### [Given exercise A]
Transcribe the passage of the Belfast Agreement article from "Former UK prime" up to and including "anniversary next year.".

### [Text passage]
Blair and Ahern to be asked in front of Dáil committee on Belfast Agreement

‘Once in a lifetime’ chance to hear first-hand accounts from key players nearly 25 years on

Former UK prime minister Tony Blair and former taoiseach Bertie Ahern are among participants in the Northern Ireland peace process who are set to be invited before TDs and Senators to offer their account of how the deal was done.

The Oireachtas Committee on the Implementation of the Good Friday Agreement is to discuss proposals to hold a series of meetings with the architects of the Belfast Agreement ahead of its 25th anniversary next year.

The committee's chairman, Fine Gael TD Fergus O'Dowd, has said there is agreement in principle to invite many of the key players to give testimony on the historic agreement, and the committee is to consider the practicalities of the work at a meeting on Thursday.

### [Source records]
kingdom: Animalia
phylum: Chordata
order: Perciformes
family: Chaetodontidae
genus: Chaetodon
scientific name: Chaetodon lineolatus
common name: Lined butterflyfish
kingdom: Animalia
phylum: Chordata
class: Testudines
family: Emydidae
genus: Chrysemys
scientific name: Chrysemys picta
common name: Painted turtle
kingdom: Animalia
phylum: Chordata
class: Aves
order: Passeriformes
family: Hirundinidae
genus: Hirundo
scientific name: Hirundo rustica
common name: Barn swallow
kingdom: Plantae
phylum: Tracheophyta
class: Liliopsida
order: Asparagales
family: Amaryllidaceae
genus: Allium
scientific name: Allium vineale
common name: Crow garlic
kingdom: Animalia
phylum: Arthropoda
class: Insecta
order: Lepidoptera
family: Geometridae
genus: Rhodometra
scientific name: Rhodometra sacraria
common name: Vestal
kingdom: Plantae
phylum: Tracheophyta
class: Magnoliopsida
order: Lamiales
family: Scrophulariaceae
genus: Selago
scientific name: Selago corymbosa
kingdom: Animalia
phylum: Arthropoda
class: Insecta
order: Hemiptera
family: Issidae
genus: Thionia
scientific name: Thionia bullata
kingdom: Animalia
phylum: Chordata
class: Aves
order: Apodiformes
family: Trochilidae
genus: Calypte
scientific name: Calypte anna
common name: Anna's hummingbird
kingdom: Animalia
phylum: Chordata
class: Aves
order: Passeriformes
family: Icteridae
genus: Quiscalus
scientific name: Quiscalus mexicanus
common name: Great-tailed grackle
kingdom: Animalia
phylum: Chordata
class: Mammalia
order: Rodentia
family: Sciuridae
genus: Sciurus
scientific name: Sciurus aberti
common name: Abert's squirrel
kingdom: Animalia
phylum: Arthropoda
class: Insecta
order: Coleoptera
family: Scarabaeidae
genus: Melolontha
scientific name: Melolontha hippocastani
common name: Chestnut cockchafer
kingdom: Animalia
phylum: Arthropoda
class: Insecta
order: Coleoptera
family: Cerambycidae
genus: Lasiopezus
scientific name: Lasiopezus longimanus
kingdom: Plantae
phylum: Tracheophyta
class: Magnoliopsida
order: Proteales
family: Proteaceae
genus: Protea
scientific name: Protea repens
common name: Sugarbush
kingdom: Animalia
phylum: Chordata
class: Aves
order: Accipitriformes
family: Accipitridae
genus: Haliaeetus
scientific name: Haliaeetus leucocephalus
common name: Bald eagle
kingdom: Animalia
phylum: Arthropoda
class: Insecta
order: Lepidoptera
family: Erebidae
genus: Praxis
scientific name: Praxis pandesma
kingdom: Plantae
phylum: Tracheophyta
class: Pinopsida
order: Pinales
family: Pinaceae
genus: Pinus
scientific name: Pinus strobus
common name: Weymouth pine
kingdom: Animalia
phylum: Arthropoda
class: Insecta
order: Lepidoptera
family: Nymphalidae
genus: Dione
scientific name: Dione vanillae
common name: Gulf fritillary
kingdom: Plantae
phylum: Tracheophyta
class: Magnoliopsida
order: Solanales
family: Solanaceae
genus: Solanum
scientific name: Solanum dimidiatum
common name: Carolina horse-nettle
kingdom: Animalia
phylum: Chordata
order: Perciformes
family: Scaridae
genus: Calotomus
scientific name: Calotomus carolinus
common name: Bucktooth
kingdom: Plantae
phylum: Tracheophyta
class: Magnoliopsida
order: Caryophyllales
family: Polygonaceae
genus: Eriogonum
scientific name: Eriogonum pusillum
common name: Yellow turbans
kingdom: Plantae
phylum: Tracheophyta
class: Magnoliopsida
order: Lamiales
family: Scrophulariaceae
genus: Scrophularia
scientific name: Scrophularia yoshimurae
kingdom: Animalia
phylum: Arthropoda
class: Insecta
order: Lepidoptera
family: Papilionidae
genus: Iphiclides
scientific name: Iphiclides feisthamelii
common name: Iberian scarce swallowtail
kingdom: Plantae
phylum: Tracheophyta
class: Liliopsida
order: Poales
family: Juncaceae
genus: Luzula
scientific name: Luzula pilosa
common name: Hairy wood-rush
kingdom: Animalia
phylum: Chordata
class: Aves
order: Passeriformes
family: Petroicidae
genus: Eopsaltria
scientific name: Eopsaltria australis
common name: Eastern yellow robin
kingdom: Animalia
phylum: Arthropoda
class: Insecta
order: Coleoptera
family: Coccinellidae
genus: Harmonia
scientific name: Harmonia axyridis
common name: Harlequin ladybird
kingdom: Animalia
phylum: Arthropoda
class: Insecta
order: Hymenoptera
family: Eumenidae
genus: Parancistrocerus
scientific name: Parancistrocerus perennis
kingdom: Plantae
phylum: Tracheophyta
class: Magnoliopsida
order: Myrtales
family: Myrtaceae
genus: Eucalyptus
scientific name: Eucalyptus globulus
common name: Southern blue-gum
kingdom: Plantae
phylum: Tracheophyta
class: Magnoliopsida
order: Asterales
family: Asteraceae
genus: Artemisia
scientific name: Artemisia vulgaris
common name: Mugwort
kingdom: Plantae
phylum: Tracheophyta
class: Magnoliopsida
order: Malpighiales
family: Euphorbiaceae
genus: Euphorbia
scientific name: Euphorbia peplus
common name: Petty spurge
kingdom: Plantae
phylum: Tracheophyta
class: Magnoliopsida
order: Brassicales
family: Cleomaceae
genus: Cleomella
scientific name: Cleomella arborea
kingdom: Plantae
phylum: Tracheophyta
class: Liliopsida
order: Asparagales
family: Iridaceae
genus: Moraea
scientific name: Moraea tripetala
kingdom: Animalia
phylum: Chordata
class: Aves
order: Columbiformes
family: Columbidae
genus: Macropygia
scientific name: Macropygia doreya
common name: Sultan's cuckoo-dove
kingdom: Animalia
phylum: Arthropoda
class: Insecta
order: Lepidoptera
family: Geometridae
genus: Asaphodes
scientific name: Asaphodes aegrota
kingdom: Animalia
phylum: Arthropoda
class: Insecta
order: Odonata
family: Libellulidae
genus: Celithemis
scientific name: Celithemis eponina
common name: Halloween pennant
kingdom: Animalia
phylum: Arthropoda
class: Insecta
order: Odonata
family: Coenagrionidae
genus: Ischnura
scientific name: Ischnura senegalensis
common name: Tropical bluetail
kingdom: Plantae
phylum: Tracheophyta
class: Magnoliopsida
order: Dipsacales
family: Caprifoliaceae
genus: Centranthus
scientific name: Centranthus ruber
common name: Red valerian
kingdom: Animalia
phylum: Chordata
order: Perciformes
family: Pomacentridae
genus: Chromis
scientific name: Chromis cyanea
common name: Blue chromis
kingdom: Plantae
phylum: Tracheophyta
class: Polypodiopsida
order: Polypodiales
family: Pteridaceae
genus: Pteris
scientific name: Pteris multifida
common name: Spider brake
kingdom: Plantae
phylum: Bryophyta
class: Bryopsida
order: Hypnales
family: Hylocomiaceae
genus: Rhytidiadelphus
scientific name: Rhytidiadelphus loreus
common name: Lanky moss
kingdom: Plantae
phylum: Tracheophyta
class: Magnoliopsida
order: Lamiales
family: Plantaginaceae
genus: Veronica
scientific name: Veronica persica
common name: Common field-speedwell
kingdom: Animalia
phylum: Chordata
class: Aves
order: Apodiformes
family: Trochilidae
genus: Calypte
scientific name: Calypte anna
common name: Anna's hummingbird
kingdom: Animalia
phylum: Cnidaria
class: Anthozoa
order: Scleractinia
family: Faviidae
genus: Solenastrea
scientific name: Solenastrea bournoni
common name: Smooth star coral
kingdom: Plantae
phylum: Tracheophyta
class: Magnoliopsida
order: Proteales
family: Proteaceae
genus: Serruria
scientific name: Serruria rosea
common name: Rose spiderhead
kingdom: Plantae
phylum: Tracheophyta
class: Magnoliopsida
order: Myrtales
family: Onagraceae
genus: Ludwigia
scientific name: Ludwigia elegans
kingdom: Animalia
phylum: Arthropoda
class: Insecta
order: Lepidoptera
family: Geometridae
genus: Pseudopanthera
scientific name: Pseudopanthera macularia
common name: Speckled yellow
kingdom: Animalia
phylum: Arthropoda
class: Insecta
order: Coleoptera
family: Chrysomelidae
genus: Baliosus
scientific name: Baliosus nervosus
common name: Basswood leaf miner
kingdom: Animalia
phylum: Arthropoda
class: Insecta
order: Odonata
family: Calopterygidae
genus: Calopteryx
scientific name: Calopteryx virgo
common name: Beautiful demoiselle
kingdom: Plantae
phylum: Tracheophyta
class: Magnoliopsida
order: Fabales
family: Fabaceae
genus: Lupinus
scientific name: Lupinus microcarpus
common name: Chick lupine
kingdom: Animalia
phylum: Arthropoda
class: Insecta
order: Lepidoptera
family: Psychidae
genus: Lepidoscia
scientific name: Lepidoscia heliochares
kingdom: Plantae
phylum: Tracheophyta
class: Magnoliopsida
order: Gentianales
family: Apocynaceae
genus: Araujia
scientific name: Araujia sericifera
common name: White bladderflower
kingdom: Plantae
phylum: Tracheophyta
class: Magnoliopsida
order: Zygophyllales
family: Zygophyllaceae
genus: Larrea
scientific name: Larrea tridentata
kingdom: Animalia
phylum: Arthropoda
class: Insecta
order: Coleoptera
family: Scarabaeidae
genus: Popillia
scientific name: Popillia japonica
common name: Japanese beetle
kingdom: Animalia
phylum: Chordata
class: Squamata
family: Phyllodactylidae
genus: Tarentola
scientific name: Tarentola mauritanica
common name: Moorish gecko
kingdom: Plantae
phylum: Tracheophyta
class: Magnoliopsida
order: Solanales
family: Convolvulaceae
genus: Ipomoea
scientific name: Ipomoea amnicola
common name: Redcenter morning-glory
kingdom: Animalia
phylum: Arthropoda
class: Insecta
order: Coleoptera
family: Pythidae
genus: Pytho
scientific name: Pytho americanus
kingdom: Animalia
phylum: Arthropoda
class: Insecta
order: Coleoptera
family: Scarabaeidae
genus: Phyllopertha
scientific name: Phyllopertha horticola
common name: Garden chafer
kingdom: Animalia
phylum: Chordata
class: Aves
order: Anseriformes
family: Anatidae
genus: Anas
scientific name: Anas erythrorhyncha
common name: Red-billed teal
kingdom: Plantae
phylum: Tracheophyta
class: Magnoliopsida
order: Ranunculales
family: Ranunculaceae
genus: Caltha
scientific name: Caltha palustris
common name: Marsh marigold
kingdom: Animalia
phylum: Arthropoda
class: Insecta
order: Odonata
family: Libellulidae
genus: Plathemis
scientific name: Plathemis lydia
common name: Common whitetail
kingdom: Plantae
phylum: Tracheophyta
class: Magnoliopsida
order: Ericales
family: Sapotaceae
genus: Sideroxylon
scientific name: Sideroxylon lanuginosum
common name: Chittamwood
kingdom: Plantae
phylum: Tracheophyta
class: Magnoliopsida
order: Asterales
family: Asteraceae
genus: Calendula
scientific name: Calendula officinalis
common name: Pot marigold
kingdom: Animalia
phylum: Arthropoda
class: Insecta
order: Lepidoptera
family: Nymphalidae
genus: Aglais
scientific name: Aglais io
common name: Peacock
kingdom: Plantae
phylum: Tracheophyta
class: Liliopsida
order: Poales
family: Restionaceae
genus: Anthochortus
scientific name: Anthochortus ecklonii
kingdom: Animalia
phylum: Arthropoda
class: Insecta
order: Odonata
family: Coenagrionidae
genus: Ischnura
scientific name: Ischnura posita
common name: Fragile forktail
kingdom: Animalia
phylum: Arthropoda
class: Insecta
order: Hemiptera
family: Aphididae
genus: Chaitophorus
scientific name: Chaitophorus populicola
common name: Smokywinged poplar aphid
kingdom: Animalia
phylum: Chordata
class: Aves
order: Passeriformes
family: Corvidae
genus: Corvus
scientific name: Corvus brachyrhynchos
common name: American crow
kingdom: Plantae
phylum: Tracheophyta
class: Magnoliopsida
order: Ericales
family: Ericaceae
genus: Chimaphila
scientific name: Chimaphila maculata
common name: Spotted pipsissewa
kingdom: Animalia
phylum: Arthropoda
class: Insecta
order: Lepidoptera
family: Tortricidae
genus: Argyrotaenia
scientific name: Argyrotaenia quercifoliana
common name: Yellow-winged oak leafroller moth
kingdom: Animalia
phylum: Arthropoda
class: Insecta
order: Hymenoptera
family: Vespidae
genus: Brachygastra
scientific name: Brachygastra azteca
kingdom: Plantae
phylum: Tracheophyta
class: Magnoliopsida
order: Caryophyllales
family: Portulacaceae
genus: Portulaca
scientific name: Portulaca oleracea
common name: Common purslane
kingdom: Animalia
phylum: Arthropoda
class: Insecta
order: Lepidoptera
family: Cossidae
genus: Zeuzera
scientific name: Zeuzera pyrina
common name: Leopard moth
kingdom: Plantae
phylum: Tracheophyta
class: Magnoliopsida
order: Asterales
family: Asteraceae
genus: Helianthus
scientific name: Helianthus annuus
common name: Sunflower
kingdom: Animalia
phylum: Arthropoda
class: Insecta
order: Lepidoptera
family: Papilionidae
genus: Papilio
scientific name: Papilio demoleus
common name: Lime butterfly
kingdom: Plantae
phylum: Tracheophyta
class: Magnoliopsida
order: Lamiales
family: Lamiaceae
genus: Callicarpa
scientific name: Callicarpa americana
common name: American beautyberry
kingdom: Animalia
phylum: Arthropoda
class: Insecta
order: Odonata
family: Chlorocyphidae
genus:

### [Given exercise B]
In the rows, restate word for word everything from the line with "genus: Praxis" up to and including the line with "genus: Eriogonum".

### [Problem solution A]
Former UK prime minister Tony Blair and former taoiseach Bertie Ahern are among participants in the Northern Ireland peace process who are set to be invited before TDs and Senators to offer their account of how the deal was done.

The Oireachtas Committee on the Implementation of the Good Friday Agreement is to discuss proposals to hold a series of meetings with the architects of the Belfast Agreement ahead of its 25th anniversary next year.

### [Problem solution B]
genus: Praxis
scientific name: Praxis pandesma
kingdom: Plantae
phylum: Tracheophyta
class: Pinopsida
order: Pinales
family: Pinaceae
genus: Pinus
scientific name: Pinus strobus
common name: Weymouth pine
kingdom: Animalia
phylum: Arthropoda
class: Insecta
order: Lepidoptera
family: Nymphalidae
genus: Dione
scientific name: Dione vanillae
common name: Gulf fritillary
kingdom: Plantae
phylum: Tracheophyta
class: Magnoliopsida
order: Solanales
family: Solanaceae
genus: Solanum
scientific name: Solanum dimidiatum
common name: Carolina horse-nettle
kingdom: Animalia
phylum: Chordata
order: Perciformes
family: Scaridae
genus: Calotomus
scientific name: Calotomus carolinus
common name: Bucktooth
kingdom: Plantae
phylum: Tracheophyta
class: Magnoliopsida
order: Caryophyllales
family: Polygonaceae
genus: Eriogonum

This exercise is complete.